══ TEXTO FORNECIDO ══

Já dissemos que Marcos não traz com tantos
detalhes a narrativa das tentações de Jesus no deserto. Essa história está
presente em Mateus e Lucas (4.1-13), pelo que os estudiosos acreditam que ela
tenha sido produzida a partir da chamada Fonte
Q. Em nosso comentário dessa narrativa, vamos recorrer a um instrumental
específico da Semiótica Discursiva,
que identificou a existência de quatro tipos de manipulações, dentre os quais
está a tentação. Empregaremos este recurso aqui para demonstrar que as
investidas do Diabo não são todas do mesmo tipo, e para entender as razões
pelas quais Jesus pôde resistir a elas.
A
Semiótica Discursiva se ocupa da
narratividade dos textos, e da maneira como um sujeito que pode ser chamado de
destinador, manipula outro sujeito para que faça o que ele deseja. A primeira
maneira de manipular alguém seria através da “tentação”. Na tentação, o manipulador
tenta convencer o destinatário a fazer algo por meio de uma espécie de suborno,
pela oferta de valores que este destinatário deseja. Assim, para que a
manipulação seja eficaz, é preciso que a oferta seja interessante, desejável. O
sujeito é levado a fazer o que o outro deseja, ou a crer no manipulador, para
que venha a adquirir o valor oferecido. A tentação, portanto, é ineficaz quando
a oferta não é tão desejável ao sujeito que está sendo manipulado. A segunda
forma de manipulação é a chamada “intimidação”. Ao contrário da primeira, em
vez de oferecer valores interessantes, na intimidação o manipulador ameaça
retirar do seu destinatário algum(s) valor(es) que ele possui, ou acrescentá-lo
valores que ele não deseja. Uma típica intimidação religiosa é a ameaça do
inferno, que pode ser compreendida como a ameaça de se perder a paz, a saúde, a
vida, a família etc, dependendo do contexto. O religioso assim é induzido a
praticar atos que talvez não desejasse, por medo de sofrer tais consequências.

═══
══ CONJUNTO DE LINHAS ══

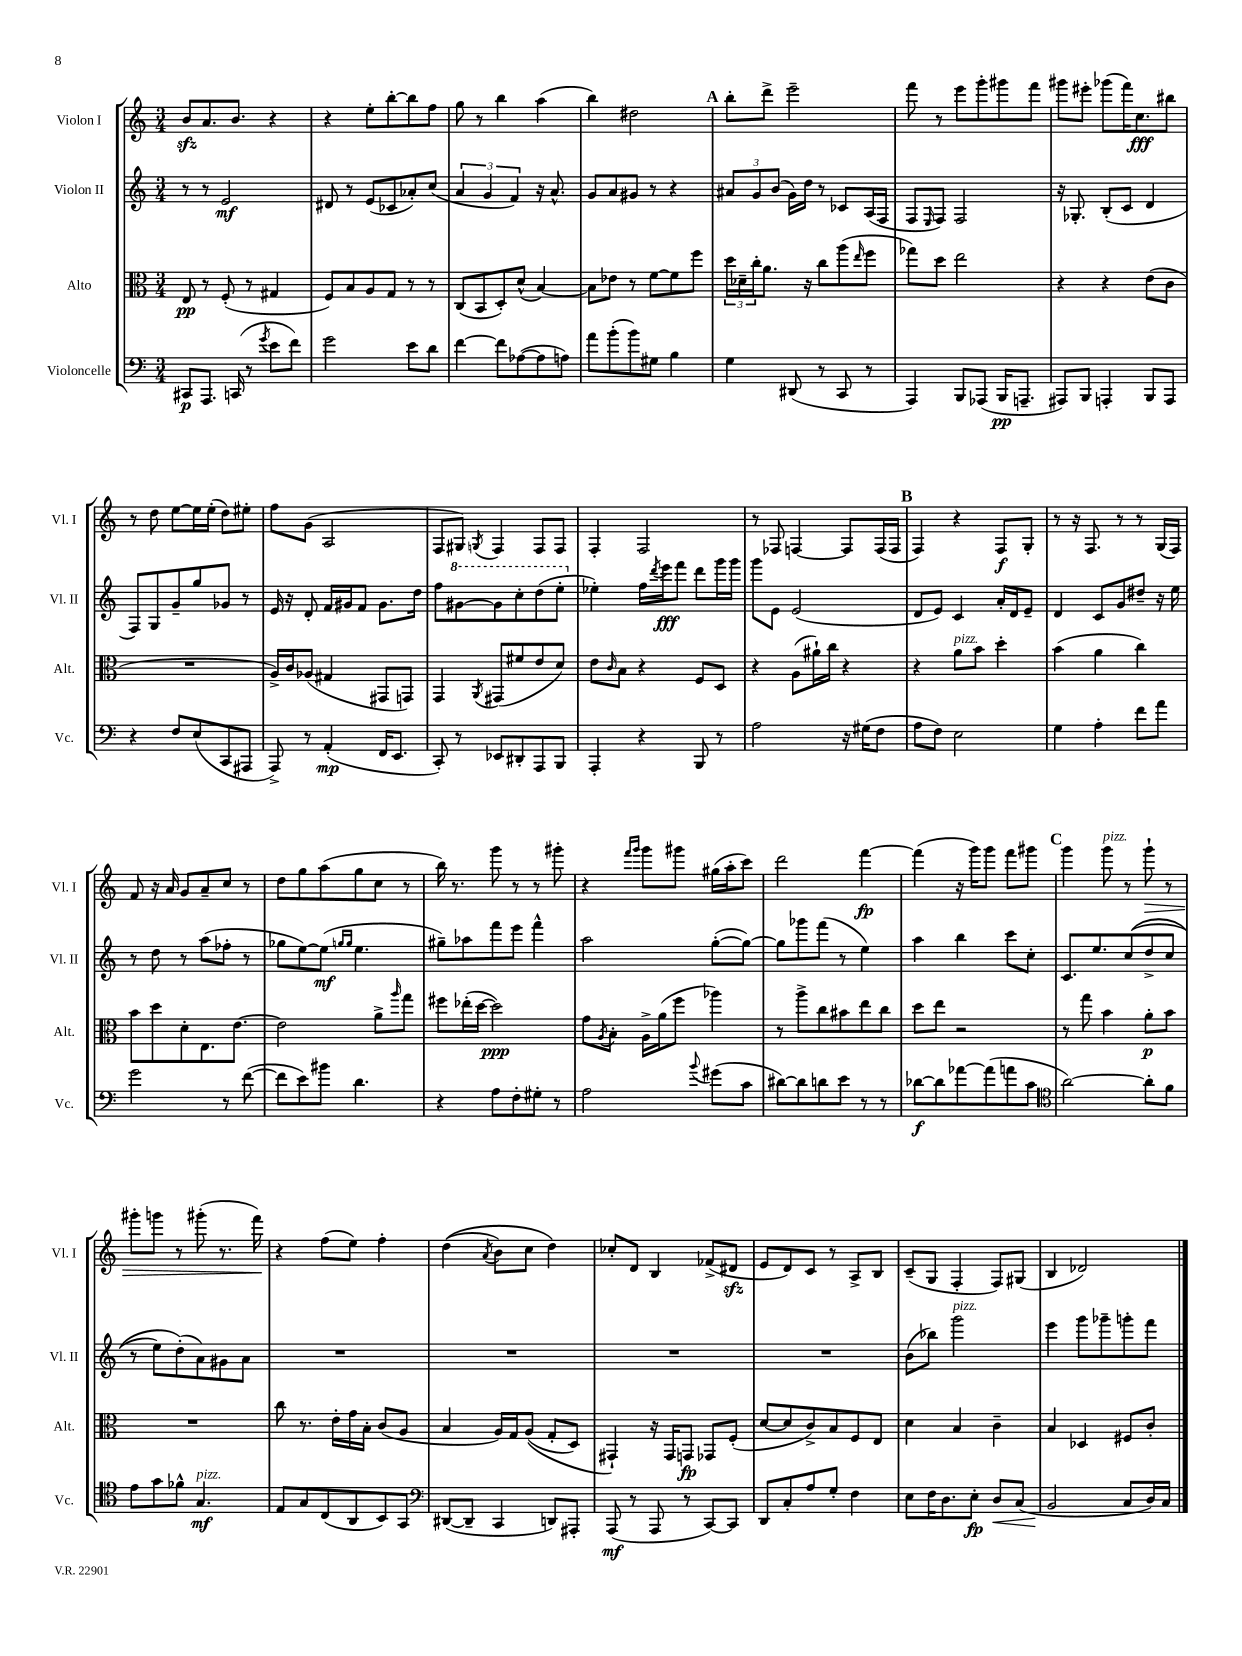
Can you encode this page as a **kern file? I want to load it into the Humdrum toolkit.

═══
══ CONJUNTO DE LINHAS ══

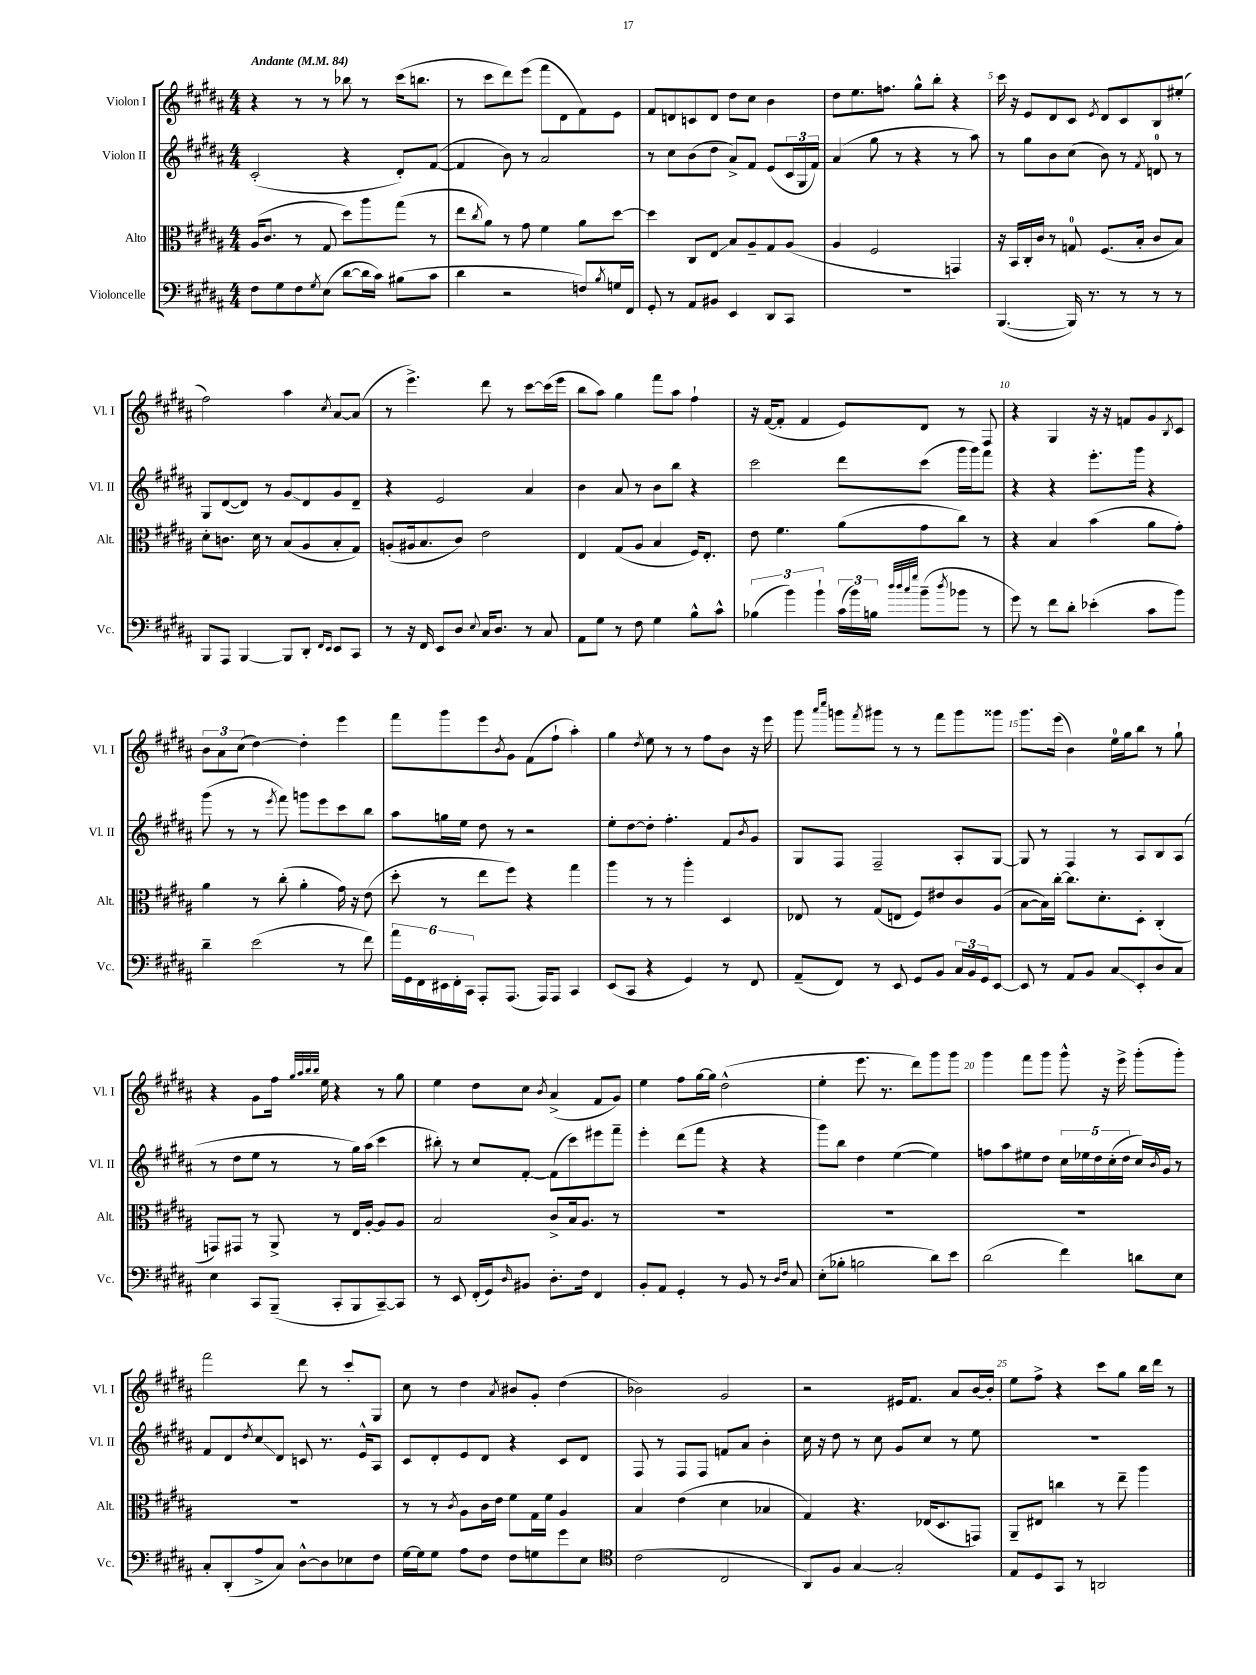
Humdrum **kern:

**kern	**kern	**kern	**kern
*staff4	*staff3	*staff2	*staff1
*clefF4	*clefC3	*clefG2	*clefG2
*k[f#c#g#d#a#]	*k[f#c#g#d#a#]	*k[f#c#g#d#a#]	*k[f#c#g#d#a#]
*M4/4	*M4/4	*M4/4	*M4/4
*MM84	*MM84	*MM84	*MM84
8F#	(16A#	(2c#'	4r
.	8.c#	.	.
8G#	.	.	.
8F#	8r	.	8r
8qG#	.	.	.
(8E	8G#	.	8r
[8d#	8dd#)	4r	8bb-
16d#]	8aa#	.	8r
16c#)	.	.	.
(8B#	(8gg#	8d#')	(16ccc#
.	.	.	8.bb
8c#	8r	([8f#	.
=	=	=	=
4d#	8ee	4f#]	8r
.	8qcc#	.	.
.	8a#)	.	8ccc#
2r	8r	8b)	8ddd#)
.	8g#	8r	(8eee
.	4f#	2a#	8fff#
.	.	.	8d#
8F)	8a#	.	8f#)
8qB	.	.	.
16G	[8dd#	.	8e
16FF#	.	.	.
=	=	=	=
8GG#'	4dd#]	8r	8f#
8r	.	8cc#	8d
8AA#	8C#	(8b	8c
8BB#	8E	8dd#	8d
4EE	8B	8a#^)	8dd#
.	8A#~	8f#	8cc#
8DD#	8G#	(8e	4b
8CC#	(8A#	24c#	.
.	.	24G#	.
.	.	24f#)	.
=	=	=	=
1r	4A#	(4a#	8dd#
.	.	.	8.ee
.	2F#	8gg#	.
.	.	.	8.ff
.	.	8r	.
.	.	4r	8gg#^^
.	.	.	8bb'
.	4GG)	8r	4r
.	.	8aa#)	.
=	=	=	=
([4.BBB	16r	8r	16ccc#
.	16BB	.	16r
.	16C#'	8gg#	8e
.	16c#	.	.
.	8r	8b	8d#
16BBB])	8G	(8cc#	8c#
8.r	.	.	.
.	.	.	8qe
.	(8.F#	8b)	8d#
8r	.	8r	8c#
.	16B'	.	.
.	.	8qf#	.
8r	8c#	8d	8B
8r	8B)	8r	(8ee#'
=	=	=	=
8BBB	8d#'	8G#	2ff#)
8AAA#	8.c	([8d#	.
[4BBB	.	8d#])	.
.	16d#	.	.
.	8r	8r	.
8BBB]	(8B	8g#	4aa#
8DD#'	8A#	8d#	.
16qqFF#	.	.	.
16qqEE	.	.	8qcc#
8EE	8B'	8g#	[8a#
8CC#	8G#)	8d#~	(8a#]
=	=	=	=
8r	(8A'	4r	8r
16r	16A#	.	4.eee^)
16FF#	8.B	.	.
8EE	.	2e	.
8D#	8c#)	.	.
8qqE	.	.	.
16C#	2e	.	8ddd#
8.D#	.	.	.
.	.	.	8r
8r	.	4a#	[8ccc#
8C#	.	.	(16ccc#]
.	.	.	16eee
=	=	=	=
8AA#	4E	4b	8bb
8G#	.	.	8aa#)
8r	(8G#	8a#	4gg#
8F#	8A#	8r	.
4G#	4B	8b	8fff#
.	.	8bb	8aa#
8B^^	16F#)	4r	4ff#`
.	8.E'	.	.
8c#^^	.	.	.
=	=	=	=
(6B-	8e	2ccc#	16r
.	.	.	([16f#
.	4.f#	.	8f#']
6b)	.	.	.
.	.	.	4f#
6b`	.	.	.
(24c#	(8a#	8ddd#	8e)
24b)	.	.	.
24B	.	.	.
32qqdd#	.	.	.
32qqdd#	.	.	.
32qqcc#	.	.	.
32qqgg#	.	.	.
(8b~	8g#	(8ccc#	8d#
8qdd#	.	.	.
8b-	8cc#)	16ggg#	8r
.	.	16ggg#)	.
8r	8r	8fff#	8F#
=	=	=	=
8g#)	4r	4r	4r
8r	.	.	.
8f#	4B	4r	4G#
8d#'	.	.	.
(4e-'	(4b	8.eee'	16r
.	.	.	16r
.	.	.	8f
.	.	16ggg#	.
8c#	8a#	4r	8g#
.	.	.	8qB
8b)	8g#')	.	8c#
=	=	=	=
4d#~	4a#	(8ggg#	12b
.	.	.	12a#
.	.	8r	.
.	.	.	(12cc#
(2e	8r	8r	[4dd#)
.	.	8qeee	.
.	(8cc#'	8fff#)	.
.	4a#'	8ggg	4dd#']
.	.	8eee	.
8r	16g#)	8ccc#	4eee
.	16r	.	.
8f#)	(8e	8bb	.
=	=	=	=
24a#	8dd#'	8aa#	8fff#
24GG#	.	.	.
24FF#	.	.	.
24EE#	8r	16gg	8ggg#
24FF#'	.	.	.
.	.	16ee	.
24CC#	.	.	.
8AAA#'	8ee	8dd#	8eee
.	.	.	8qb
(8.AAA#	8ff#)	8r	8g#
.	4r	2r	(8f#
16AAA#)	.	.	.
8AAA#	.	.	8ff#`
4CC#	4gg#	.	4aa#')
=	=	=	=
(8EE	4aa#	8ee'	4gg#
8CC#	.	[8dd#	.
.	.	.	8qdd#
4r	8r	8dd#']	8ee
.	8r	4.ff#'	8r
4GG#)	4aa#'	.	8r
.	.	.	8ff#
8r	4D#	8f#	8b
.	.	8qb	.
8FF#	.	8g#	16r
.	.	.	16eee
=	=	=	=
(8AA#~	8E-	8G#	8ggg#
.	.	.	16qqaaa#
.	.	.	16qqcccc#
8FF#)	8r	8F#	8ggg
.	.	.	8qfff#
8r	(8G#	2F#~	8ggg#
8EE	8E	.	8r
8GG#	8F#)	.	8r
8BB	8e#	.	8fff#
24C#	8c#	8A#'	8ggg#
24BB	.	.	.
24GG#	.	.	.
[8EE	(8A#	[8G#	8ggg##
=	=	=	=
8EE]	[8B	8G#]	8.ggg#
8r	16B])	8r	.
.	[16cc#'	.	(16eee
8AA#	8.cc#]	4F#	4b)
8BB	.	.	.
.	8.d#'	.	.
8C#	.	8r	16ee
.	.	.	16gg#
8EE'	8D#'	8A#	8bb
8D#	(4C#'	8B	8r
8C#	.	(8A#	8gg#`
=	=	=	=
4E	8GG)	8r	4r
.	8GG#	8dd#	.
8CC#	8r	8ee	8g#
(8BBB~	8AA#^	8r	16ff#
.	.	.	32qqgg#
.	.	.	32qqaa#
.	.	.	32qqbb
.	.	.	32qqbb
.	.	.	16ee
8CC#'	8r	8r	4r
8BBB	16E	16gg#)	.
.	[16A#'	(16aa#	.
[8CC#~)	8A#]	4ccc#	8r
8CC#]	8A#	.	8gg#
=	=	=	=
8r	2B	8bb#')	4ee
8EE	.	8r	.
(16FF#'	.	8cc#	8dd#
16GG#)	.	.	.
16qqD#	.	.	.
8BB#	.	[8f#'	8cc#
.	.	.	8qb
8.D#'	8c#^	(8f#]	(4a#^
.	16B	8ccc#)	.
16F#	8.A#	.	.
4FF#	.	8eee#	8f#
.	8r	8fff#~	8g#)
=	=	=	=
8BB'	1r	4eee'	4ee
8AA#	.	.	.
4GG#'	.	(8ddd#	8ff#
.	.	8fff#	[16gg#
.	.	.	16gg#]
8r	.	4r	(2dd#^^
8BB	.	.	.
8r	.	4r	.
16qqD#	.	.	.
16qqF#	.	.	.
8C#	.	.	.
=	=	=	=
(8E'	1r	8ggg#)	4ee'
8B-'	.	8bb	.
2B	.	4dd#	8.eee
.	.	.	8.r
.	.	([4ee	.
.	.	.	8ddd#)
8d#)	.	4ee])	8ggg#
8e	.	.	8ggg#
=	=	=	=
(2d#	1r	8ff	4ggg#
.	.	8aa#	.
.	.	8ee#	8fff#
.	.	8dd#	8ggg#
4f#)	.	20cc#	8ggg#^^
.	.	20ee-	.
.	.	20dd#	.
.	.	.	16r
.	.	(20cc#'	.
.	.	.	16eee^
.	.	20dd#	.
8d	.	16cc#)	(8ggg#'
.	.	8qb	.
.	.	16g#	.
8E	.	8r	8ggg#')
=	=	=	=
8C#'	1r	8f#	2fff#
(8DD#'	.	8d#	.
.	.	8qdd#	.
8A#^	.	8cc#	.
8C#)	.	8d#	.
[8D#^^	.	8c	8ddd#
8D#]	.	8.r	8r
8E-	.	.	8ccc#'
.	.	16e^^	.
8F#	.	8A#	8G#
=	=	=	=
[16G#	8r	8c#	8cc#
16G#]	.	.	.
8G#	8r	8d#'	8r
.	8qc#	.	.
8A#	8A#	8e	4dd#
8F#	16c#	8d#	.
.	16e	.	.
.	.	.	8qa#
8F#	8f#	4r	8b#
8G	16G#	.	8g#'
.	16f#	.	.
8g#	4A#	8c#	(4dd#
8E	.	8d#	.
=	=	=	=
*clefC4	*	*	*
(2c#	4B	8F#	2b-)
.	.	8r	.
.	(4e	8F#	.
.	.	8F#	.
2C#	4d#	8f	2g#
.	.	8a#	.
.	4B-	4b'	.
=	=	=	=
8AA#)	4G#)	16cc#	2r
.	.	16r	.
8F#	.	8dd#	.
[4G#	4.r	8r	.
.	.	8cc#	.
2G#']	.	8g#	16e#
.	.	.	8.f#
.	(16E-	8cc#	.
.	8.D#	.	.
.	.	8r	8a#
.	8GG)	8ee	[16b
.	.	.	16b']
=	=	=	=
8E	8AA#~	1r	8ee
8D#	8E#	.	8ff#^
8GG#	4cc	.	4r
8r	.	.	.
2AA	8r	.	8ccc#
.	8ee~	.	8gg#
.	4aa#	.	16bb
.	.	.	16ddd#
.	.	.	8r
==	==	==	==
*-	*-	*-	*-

═══

▶ [EXERCÍCIOS]
1. No texto sobre as tentações de Jesus, qual é o nome da segunda forma de manipulação descrita?
2. Transcreva literalmente o trecho do texto sobre as tentações de Jesus, de "Já dissemos que" a "resistir a elas.".
3. Prossiga com o texto sobre as tentações de Jesus a partir do ponto em que ele se encerra.

▶ [RESPOSTAS]
1. Intimidação.

2.
Já dissemos que Marcos não traz com tantos
detalhes a narrativa das tentações de Jesus no deserto. Essa história está
presente em Mateus e Lucas (4.1-13), pelo que os estudiosos acreditam que ela
tenha sido produzida a partir da chamada Fonte
Q. Em nosso comentário dessa narrativa, vamos recorrer a um instrumental
específico da Semiótica Discursiva,
que identificou a existência de quatro tipos de manipulações, dentre os quais
está a tentação. Empregaremos este recurso aqui para demonstrar que as
investidas do Diabo não são todas do mesmo tipo, e para entender as razões
pelas quais Jesus pôde resistir a elas.

3.
A
terceira forma de manipulação é a “sedução”. Agora já não se trata de promessas
e ameaças, mas de exaltações sinceras ou não, que o manipulador faz em relação
às características do destinatário. O sedutor é aquele que tenta convencer o
outro elogiando-o, notando ou até destacando com exagero as suas virtudes; esse
ato aparentemente benévolo, indiretamente leva o destinatário a agir para
confirmar a imagem que o outro fez dele. Enfim, também pode-se manipular alguém
por meio da “provocação”. Neste caso, em vez de exaltar as características do
outro, o manipular deprecia-as, e da mesma forma o destinatário se sente
forçado a agir, desta vez para alterar a ideia negativa que o outro faz dele.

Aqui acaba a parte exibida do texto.